▸ Exercise details
Reproduce the text of every record below, line for line, with no changes.

[Entries drawn from a collection]
::::

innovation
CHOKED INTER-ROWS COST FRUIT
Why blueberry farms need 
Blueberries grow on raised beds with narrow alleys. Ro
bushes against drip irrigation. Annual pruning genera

::::

▸ Task response
innovation
CHOKED INTER-ROWS COST FRUIT
Why blueberry farms need 
Blueberries grow on raised beds with narrow alleys. Ro
bushes against drip irrigation. Annual pruning genera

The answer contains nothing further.